Fear was the only thing Dayl felt. It bound him in its petrifying embrace. Papa had arranged a celebration, when the quiet tunnels Dayl had grown up in suddenly filled with the vicious sounds of battle. When the alarm had been raised, Papa had told him to hide in the cellar. “I’ll come for you,” he’d promised.

Consealed between the shelves, Dayl wrapped his father’s jacket tighter around him. It smelt reassuring, like smoke and stolen blackcurrents, as if  to remind him that Papa always kept his promises: as sure as the scar that marked his face from dark hairline to jaw. Dayl dared not move. He’d caught a glimpse of the attacker: a terrifying girl with hateful blue eyes, and a knife that felled his people like they were made of clay. A monster.
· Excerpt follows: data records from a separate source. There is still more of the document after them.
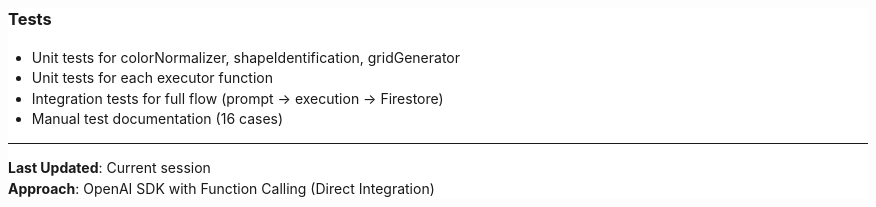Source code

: ### Tests
- Unit tests for colorNormalizer, shapeIdentification, gridGenerator
- Unit tests for each executor function
- Integration tests for full flow (prompt → execution → Firestore)
- Manual test documentation (16 cases)

---

**Last Updated**: Current session  
**Approach**: OpenAI SDK with Function Calling (Direct Integration)
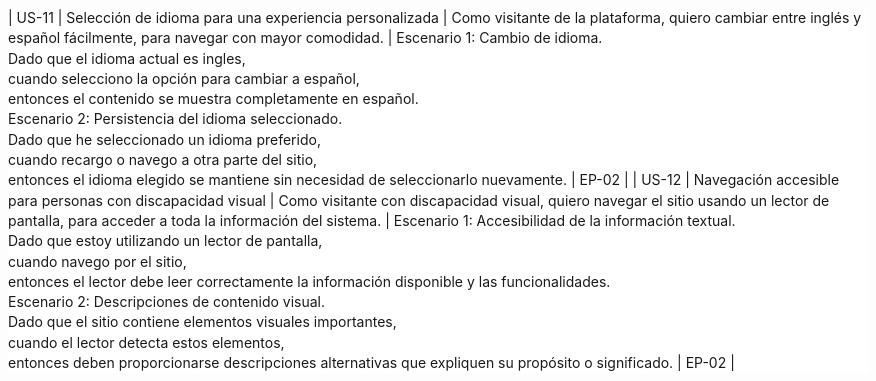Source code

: | US-11           | Selección de idioma para una experiencia personalizada                               | Como visitante de la plataforma, quiero cambiar entre inglés y español fácilmente,  para navegar con mayor comodidad.                                                                                                                                                                                                                                   | Escenario 1: Cambio de idioma.<br />Dado que el idioma actual es ingles,<br />cuando selecciono la opción para cambiar a español,<br />entonces el contenido se muestra completamente en español.<br />Escenario 2: Persistencia del idioma seleccionado.<br />Dado que he seleccionado un idioma preferido,<br />cuando recargo o navego a otra parte del sitio,<br />entonces el idioma elegido se mantiene sin necesidad de seleccionarlo nuevamente.                                                                                                                                                                                                                                                                                                                                                                                                                                                                                                                                                                                                                                                                                                                                                                                                                                                                                                                                                                                                                                                                                                                                                                            | EP-02                     |
| US-12           | Navegación accesible para personas con discapacidad visual                           | Como visitante con discapacidad visual, quiero navegar el sitio usando un lector de pantalla,   para acceder a toda la información del sistema.                                                                                                                                                                                                           | Escenario 1: Accesibilidad de la información textual.<br />Dado que estoy utilizando un lector de pantalla,<br />cuando navego por el sitio,<br />entonces el lector debe leer correctamente la información disponible y las funcionalidades.<br />Escenario 2: Descripciones de contenido visual.<br />Dado que el sitio contiene elementos visuales importantes,<br />cuando el lector detecta estos elementos,<br />entonces deben proporcionarse descripciones alternativas que expliquen su propósito o significado.                                                                                                                                                                                                                                                                                                                                                                                                                                                                                                                                                                                                                                                                                                                                                                                                                                                                                                                                                                                                                                                                                                           | EP-02                     |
The sounds of attack had faded with the gently rising sun, but still Papa had not come. Where was he? It was his ninth birthday, Dayl thought dumbly. He chewed on a strand of his blond hair anxiously. An unsettling silence had fallen over the surrounding tunnels, and it turned his stomach. Deliberate footsteps shattered the silence.

His heart rose and then fell, as Dayl realized that the gait was not Papa’s. He heard a terrible scraping that could only be knife grating against stone wall. A haunting, feminine laugh rang out through the morning air, as the footsteps grew closer.